I talk to my best friend numerous times a day. My husband works away, and in the week that he comes home I know it would bother him if I'm on the phone all the time as it takes times away from us. So I don't. My best friend understands - it's the same now she's met a new guy. Priorities at the time.

Friends are good for support and time out, but they're not your partner. If you are trying to work on your marriage, it's good to have the focus just on you for awhile. I think the point here is that your sister in law is disrespectful to you and not a good influence - and you don't need someone in your wifes ear constantly 'offering' her advice and opinion when you are trying to come back together.

Are you over-reacting? No. If you said 'never speak to her again!', then yes. But asking her to back off for awhile, no. Your wife probably listens too much to your sister in laws opinion and it's probably not healthy.


----------



## that_girl (Jul 6, 2011)

Can you talk to your brother? I mean, it's your brother! 

You are not being unreasonable...but as adults we really hate feeling like we're being told what to do. It just makes us want to do it more, even if we dont' want to. I know that sounds juvenile, but it's just how it is.

Maybe your approach could have been different? Saying, "I am feeling a little put off by your relationship with SIL, but it's making me uneasy...I know her friendship is important to you, so can we compromise on what this relationship entails?"

I dunno...that way she can't even BEGIN to think you're telling her what to do.
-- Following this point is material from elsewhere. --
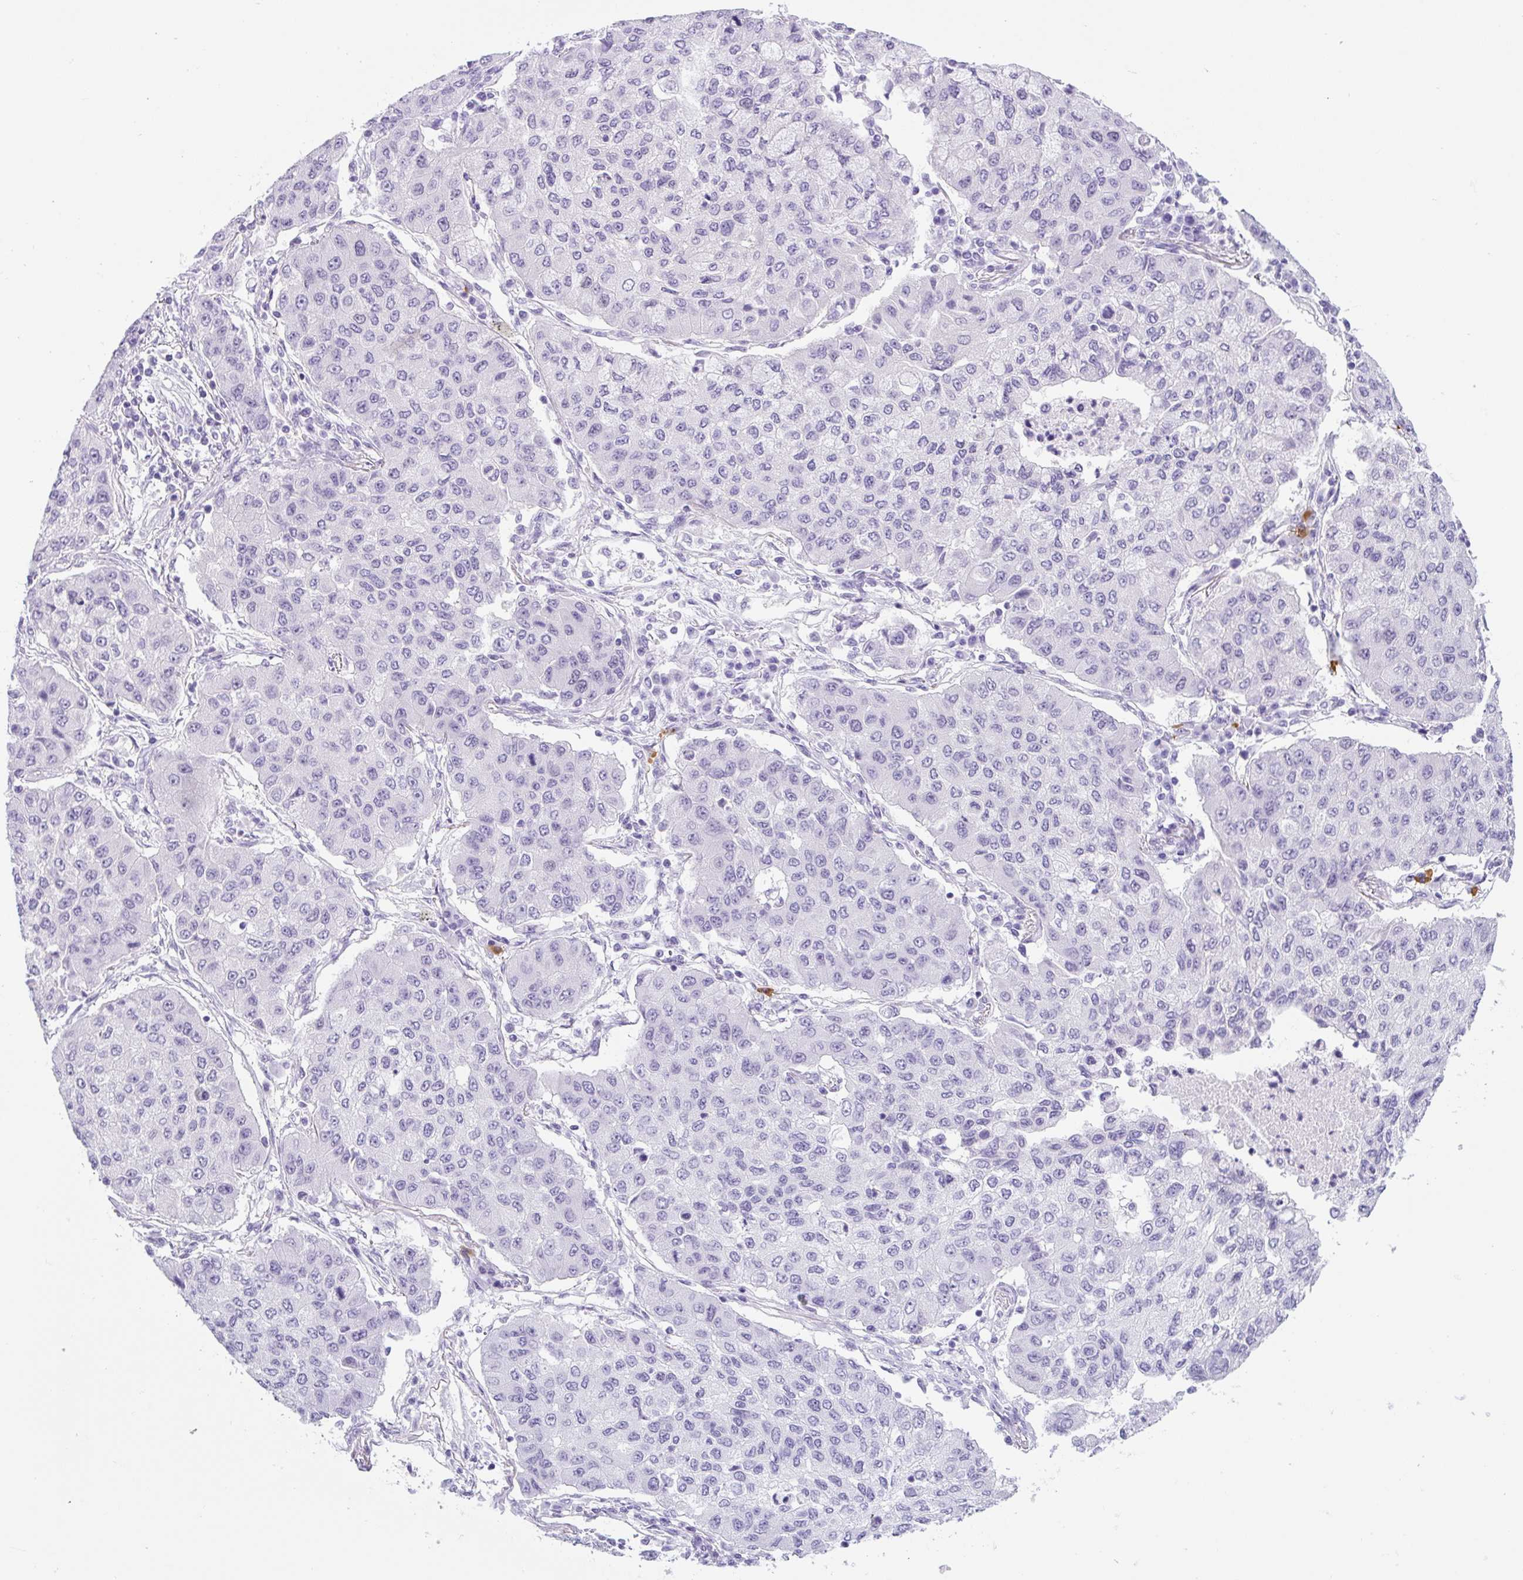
{"staining": {"intensity": "negative", "quantity": "none", "location": "none"}, "tissue": "lung cancer", "cell_type": "Tumor cells", "image_type": "cancer", "snomed": [{"axis": "morphology", "description": "Squamous cell carcinoma, NOS"}, {"axis": "topography", "description": "Lung"}], "caption": "There is no significant positivity in tumor cells of lung squamous cell carcinoma.", "gene": "ADAMTS19", "patient": {"sex": "male", "age": 74}}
You're just telling her your feelings (which are never wrong) and asking for some discussion on how to make yourself feel better--- with her help.


----------



## Monty4321 (Jul 15, 2011)

that_girl said:


> Can you talk to your brother? I mean, it's your brother!
> 
> You are not being unreasonable...but as adults we really hate feeling like we're being told what to do. It just makes us want to do it more, even if we dont' want to. I know that sounds juvenile, but it's just how it is.
> 
> ...


Thanks for the responses. She just told me know when i asked her if she can cancel plans with her while we work on things. I asked my brother to ask his wife to back off but he wont - i haven't talked to him since. The wife did say that she will make sure that she won't hang out with her every week - but will not stop altogether for a while. We are working on our marriage now - which is a plus. 

My SIL is just not the right person she should hang out with and get marrital advice from. My SIL is now trying to hang out with my wife's family. She over steps her boundaries way too much. 

I felt like my wife put me second being that she said that she will not put things on hope with her temporarily. I got angry, then thought about it
and decided to just deal with it.


----------



## Chaparral (Jul 17, 2011)

Since your wife won't read the books you have bought, go to this website and also buy the book.

Married Man Sex Life


----------



## Agast84 (Dec 26, 2011)

In my case, my wife had plenty of alone and time with friends. I eventually heard through mutual friends that "I never let her her do anything." or it was said that I was controlling. Which is funny considering there was one day a week in which I saw her only 35min(within 24hrs)while she hung out with them. In some ways I feel it is detrimental to a relationship if most of someone's friends are either single, never been in a relationship, or lack kids in a marriage. I am not saying that one should abandon one's friends, just saying their input into a situation is skewed towards a single mindset. I feel in some ways the company she kept didn't help our relationship. One problem is finding language and way of representing said language that doesn't come off as hostile.


----------



## KittyKat (May 11, 2008)

bandit.45 said:


> Your sis-in-law is a lesbian.
> _Posted via Mobile Device_


How is this response helpful? :scratchhead:


----------